Now, let’s take a look at the table resource itself. Click on the “Tables” option under “Databases”. Navigate through the list of tables to find the one that was just created. Then click on it to see the details.
This is what I see.
A few things to point out:
- Again, this is a metadata table. No source data is stored in here, this is simply information inferred about an S3 directory. Nor was there any data transfer along the way.
- This was entirely generated by Glue simply scanning the S3 directory.
- The Hadoop stuff is there because under the hood of Glue is Amazon EMR, which is a service that provisions managed Hadoop/big data clusters.

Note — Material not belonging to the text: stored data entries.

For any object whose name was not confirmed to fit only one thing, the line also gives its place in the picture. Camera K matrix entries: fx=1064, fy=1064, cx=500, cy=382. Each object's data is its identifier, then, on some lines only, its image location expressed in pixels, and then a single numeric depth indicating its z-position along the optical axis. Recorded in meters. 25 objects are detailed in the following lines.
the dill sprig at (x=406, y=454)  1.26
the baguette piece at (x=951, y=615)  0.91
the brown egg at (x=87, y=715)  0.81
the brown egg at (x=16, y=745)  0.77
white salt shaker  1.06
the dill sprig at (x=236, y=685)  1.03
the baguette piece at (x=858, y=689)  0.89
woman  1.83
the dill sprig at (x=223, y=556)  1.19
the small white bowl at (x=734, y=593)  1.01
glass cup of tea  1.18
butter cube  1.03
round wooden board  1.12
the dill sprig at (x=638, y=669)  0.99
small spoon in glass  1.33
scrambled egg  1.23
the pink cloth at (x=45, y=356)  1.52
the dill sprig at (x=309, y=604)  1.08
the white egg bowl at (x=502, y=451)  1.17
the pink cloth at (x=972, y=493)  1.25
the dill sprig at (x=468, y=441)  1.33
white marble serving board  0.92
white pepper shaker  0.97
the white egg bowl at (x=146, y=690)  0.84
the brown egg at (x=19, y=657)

- The schema is spot on. I could cast the “release_date” column to a date data type but I don’t have any other complaints.
Querying the data from Athena
Now that I’ve confirmed my data is in the format I need it in. We can query it from Athena without any additional configuration.

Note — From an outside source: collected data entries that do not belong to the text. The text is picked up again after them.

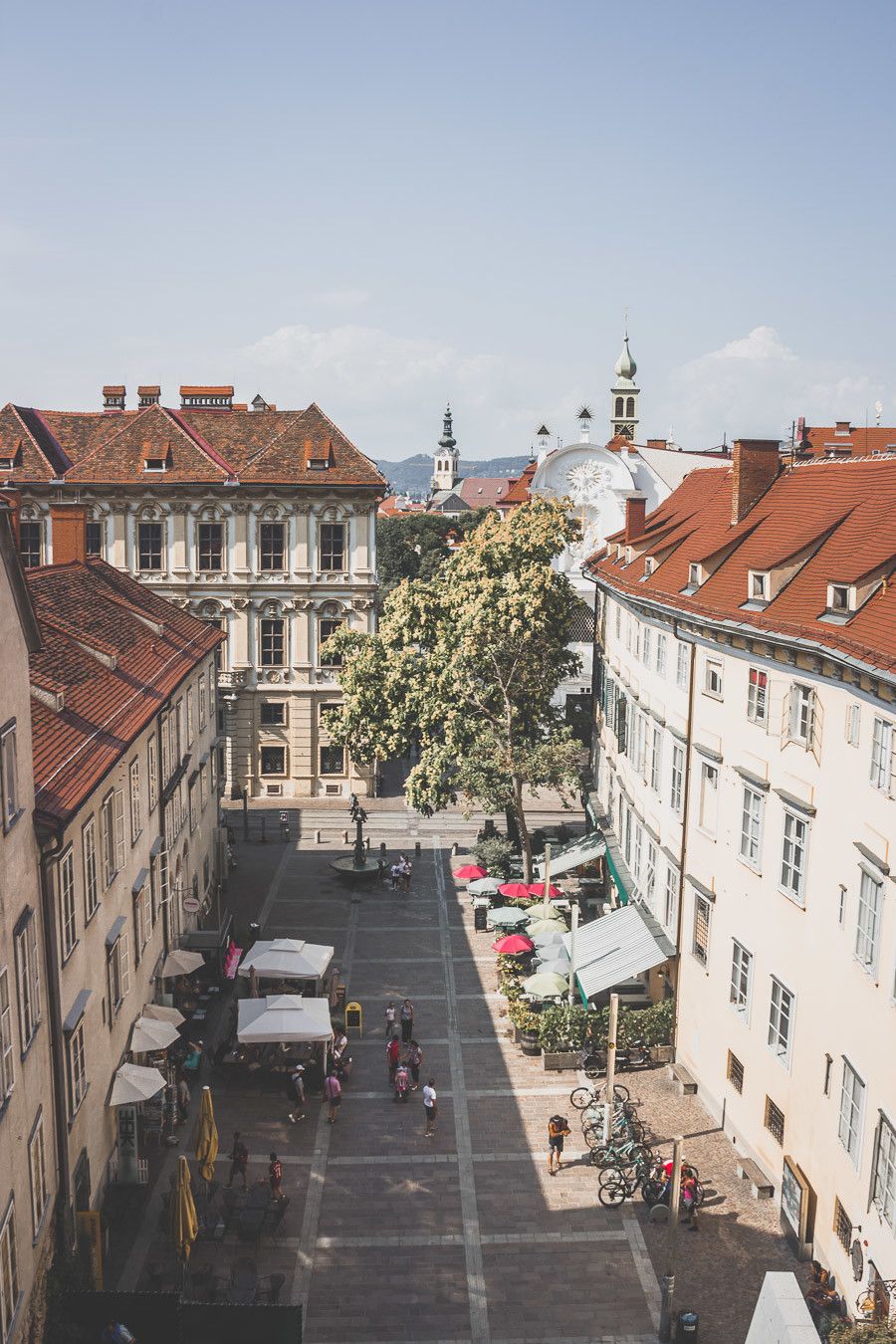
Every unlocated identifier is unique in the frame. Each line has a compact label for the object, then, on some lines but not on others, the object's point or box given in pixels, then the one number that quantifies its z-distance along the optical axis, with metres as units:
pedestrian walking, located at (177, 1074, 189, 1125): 26.25
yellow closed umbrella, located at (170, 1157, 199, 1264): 19.64
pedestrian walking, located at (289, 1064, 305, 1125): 25.98
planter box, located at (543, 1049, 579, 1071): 28.44
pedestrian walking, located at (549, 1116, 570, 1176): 23.44
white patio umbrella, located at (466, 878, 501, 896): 39.03
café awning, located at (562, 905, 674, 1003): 29.03
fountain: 42.28
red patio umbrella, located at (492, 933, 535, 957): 33.22
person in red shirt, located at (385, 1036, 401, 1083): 27.33
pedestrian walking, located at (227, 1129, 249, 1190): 22.70
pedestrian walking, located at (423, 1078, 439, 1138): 25.10
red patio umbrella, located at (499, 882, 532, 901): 38.03
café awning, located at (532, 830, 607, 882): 39.16
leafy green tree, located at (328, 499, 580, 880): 37.56
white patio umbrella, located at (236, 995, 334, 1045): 26.48
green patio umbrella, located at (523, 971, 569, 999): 30.09
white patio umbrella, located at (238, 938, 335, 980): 29.91
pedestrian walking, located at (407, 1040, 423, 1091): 27.47
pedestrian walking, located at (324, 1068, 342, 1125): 25.66
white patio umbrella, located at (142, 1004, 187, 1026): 25.52
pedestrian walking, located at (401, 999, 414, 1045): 28.86
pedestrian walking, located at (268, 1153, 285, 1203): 21.91
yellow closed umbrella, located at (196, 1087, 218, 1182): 21.53
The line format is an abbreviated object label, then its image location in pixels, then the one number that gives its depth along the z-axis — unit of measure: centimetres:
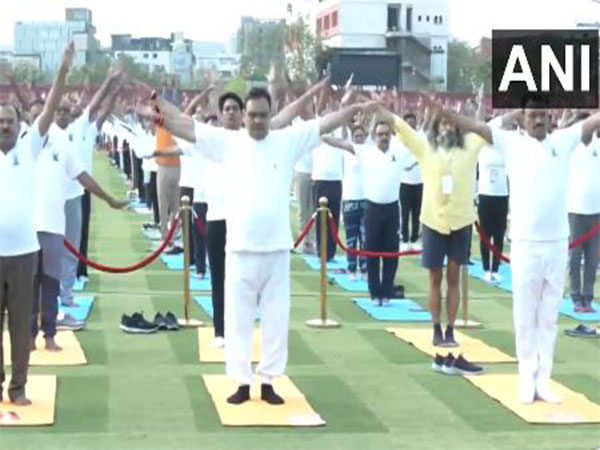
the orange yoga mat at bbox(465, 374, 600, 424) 861
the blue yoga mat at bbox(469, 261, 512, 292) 1571
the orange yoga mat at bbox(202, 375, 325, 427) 841
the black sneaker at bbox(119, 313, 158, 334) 1195
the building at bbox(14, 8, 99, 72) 11881
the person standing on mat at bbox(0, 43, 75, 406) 844
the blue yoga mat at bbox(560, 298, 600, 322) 1313
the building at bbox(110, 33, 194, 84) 13788
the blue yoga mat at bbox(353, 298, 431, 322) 1306
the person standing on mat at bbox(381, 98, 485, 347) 1108
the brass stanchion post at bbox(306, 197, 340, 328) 1238
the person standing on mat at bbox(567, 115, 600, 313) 1355
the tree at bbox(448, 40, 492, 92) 7962
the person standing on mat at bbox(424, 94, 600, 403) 896
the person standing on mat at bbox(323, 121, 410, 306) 1386
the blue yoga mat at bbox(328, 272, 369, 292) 1526
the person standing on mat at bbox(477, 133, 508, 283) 1559
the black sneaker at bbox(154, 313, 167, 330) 1214
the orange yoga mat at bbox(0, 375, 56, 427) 831
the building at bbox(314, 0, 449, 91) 10394
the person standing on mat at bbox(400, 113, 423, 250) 1758
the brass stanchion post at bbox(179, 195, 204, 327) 1239
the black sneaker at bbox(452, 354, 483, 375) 1011
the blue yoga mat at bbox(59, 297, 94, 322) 1271
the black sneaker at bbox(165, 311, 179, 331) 1214
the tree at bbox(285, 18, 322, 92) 7482
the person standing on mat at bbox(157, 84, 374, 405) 866
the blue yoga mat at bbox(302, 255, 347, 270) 1723
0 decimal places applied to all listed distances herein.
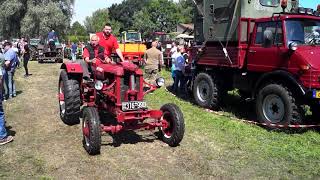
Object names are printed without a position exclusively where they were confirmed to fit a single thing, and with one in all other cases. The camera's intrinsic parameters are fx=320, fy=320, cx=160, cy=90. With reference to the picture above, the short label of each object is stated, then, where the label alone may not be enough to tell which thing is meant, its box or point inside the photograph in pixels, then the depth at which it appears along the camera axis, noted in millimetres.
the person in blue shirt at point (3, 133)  5467
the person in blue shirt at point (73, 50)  20922
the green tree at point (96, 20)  75962
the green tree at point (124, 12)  74523
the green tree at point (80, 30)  76212
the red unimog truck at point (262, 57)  6208
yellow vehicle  16673
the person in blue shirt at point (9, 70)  9224
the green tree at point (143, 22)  61662
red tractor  5003
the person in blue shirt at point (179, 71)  10101
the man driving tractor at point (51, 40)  19094
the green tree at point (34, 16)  29152
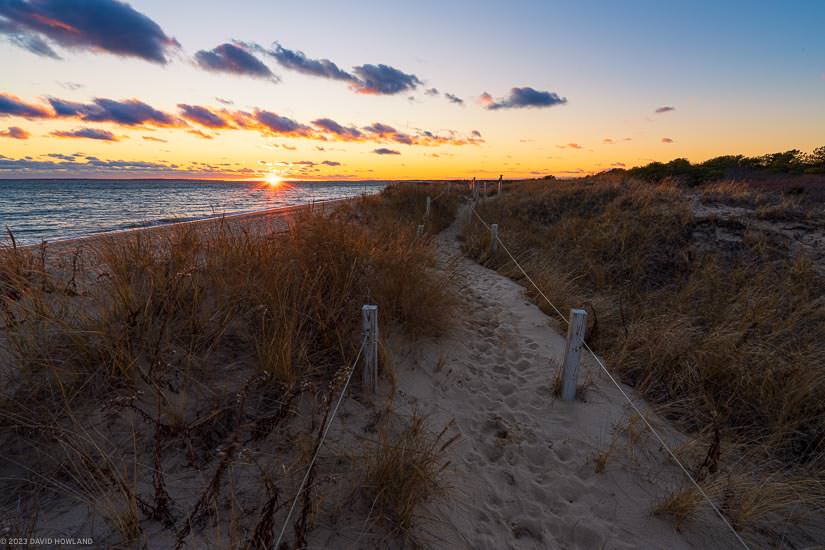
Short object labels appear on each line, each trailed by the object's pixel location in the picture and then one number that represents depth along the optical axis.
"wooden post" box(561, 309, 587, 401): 3.28
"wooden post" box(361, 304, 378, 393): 2.82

From anywhere in the AWS console, select the “Services” dropdown from the top of the screen and type in “Athena”, then select the “Athena” service.
I would like to walk through the Athena console a bit more, but this is a Glue blog and it’s already very long.
So here’s the shortcut to query the data:
- From the “database” dropdown, select the “default” database or whatever database you saved your table in.
- Find the table from the “Tables” list
- Click the three dots to the right of the table
- Select “Preview table"
On the right side, a new query tab will appear and automatically execute. On the bottom right panel, the query results will appear and show you the data stored in S3.
From here, you can begin to explore the data through Athena. Additionally, you can drop more data in the S3 bucket and as long as it has the same format it will be immediately available to query from Athena. No additional crawling necessary, unless there is a schema change.
This sums up how to classify data using the Glue Data Catalog. Next week, I’ll write about how to submit ETL jobs in Glue, and the following week I’ll write about overall ETL and Catalog orchestration.